As McConnell points fingers at Democrats for what went wrong in the government’s slow response to COVID-19, the Senate Majority Leader is also signaling his unwillingness to give into the other side as the coronavirus relief effort moves forward. With the stimulus package’s passage behind them, Pelosi has announced that her next planned phase of coronavirus response includes legislation to address inadequate infrastructure, with a plan to invest an additional $10 billion into health care centers, along with funding for housing, education, increased broadband access, improved local water quality, and more.

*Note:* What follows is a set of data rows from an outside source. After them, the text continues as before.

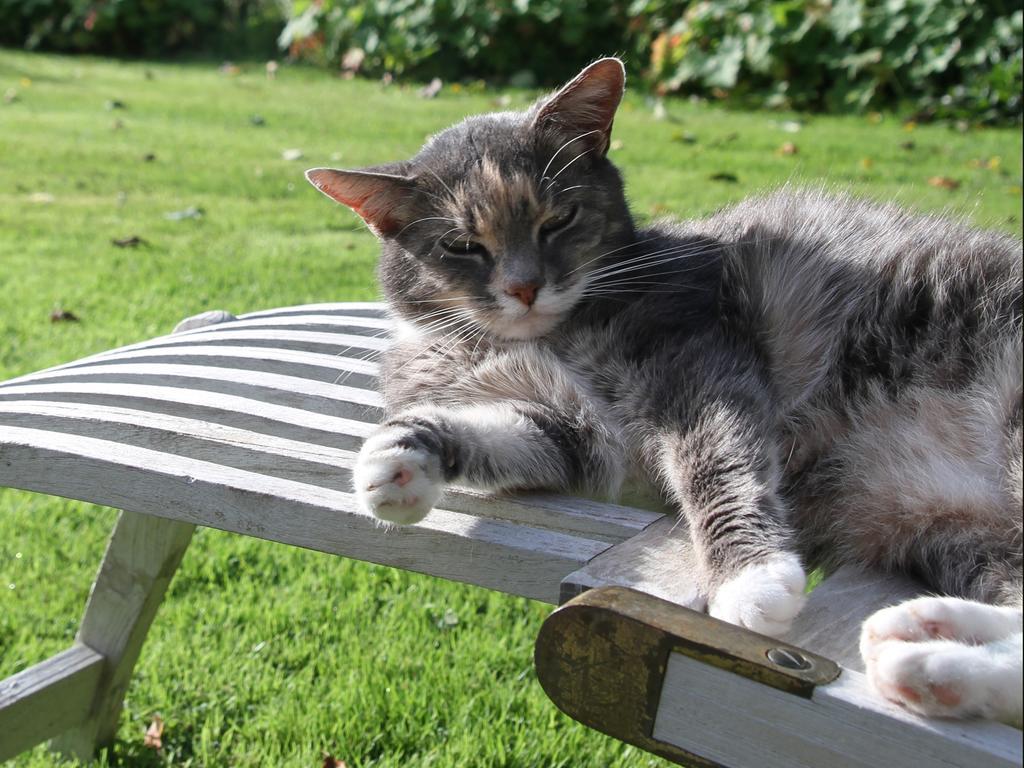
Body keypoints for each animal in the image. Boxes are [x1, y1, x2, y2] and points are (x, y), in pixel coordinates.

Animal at [305, 57, 1024, 724]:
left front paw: (751, 577)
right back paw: (929, 652)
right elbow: (505, 435)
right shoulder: (580, 439)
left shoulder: (697, 361)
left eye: (558, 219)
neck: (537, 340)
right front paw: (395, 460)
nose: (525, 287)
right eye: (461, 244)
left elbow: (716, 461)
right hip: (964, 537)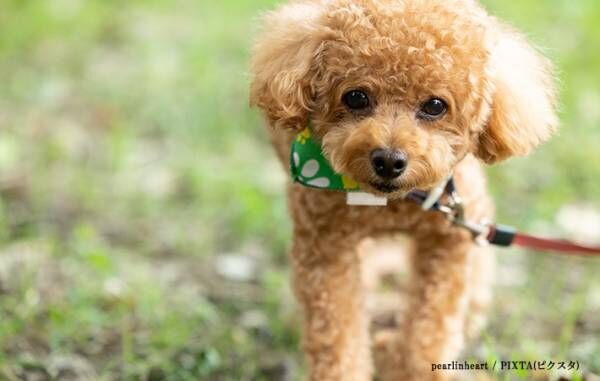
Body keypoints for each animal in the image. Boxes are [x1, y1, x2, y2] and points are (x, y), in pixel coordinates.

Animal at [248, 1, 556, 378]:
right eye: (356, 97)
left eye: (435, 106)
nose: (389, 160)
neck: (392, 202)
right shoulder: (325, 244)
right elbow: (337, 336)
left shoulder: (448, 238)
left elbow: (428, 333)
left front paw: (401, 360)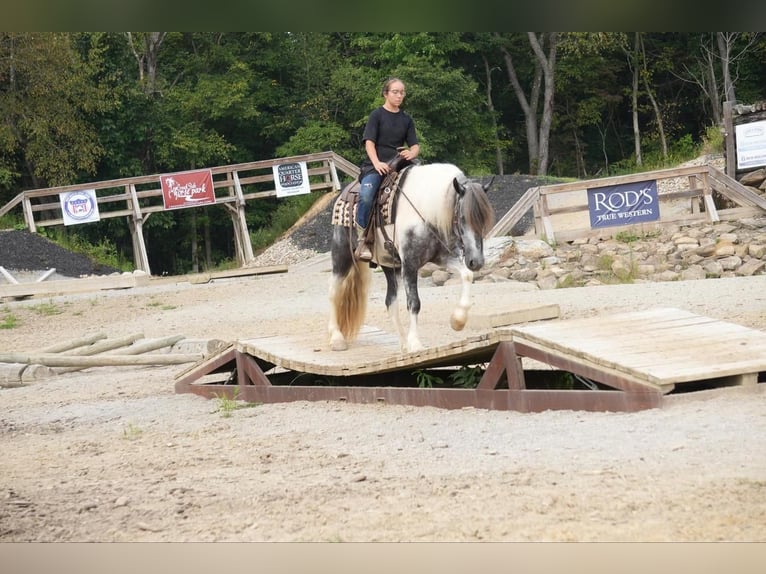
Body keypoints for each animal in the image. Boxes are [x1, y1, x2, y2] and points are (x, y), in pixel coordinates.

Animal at [326, 163, 496, 356]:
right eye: (462, 218)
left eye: (484, 219)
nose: (477, 261)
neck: (425, 211)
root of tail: (346, 191)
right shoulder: (410, 264)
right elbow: (414, 303)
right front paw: (415, 343)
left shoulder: (443, 257)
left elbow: (467, 275)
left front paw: (458, 321)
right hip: (342, 255)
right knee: (333, 292)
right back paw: (336, 339)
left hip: (390, 265)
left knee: (390, 302)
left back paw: (403, 344)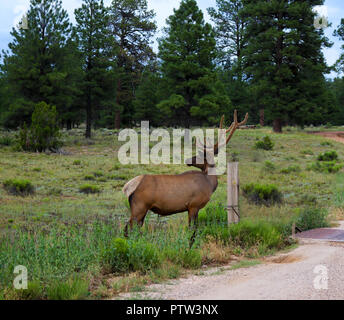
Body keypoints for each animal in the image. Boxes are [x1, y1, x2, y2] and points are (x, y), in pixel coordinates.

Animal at [122, 110, 249, 238]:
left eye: (199, 155)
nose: (188, 160)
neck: (210, 184)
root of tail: (127, 187)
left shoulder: (192, 208)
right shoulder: (194, 205)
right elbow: (192, 230)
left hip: (141, 209)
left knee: (135, 228)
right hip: (140, 206)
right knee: (128, 228)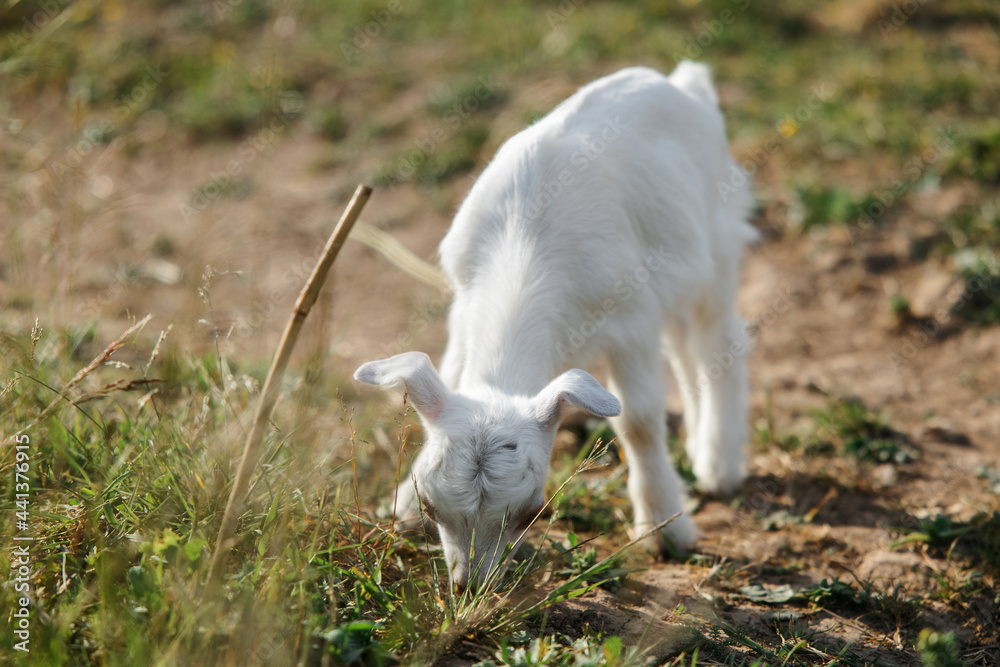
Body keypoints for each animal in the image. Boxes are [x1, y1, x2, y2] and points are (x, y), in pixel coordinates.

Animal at [354, 62, 757, 590]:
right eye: (431, 505)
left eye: (531, 512)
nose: (471, 585)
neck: (524, 242)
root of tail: (681, 83)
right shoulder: (462, 301)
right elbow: (449, 366)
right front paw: (399, 503)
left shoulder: (632, 321)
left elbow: (639, 420)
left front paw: (665, 528)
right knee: (687, 354)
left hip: (720, 244)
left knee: (720, 343)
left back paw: (718, 467)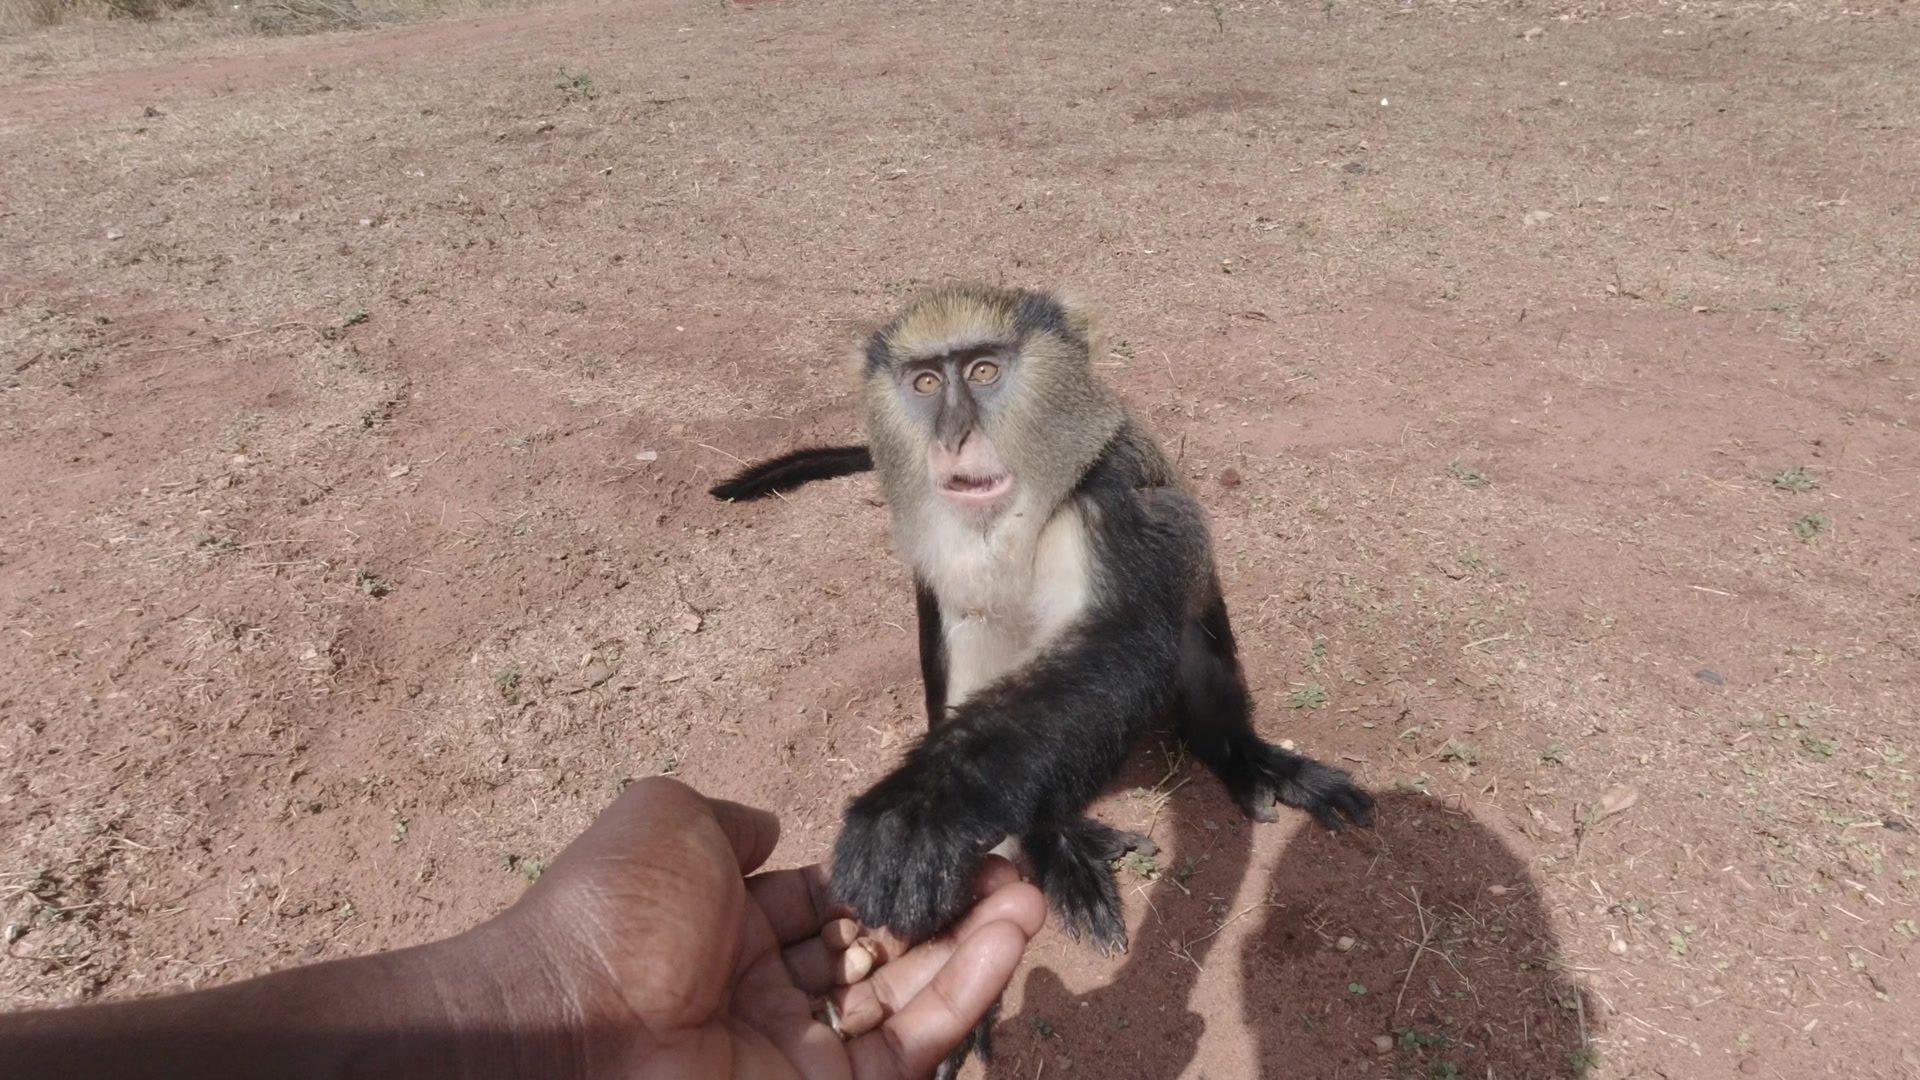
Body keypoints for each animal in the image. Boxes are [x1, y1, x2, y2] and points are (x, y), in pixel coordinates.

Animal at [714, 286, 1374, 1076]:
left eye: (985, 370)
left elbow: (1125, 641)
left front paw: (917, 812)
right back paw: (1055, 841)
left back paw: (1244, 758)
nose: (953, 437)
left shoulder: (1108, 499)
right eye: (925, 383)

The planned legislation reflects inequalities that have been further exposed by the coronavirus crisis, particularly in rural and low-income areas that don’t have adequate access to health care and broadband.

While Trump himself has expressed enthusiasm for an investment in infrastructure amid the coronavirus outbreak, however, McConnell told the Post that Pelosi’s plan is a “non-starter.” The Senator said that he would engage in bipartisan talks about how to address the coronavirus fallout—but intends to move slowly and not give into Pelosi’s demands. “She needs to stand down on the notion that we’re going to go along with taking advantage of the crisis to do things that are unrelated to the crisis,” McConnell told the Post, calling the House Speaker’s planned legislation “premature.” McConnell’s argument reflects a seeming broader line of thinking among congressional Republicans that the government should hold off on future relief measures, despite the fast-spreading virus and the widespread economic devastation it’s leaving in its wake. “Let’s let [the stimulus package] work. Let’s let this work inside America,” McCarthy said last week.

Pelosi, however, plans to keep pushing forward despite McConnell’s opposition. “The victims of the coronavirus pandemic cannot wait,” Pelosi said in a statement. “It is moving faster than the leader may have suspected, and even he has said that some things should wait for the next bill. I hope that we can work in a four corners manner for the common good.”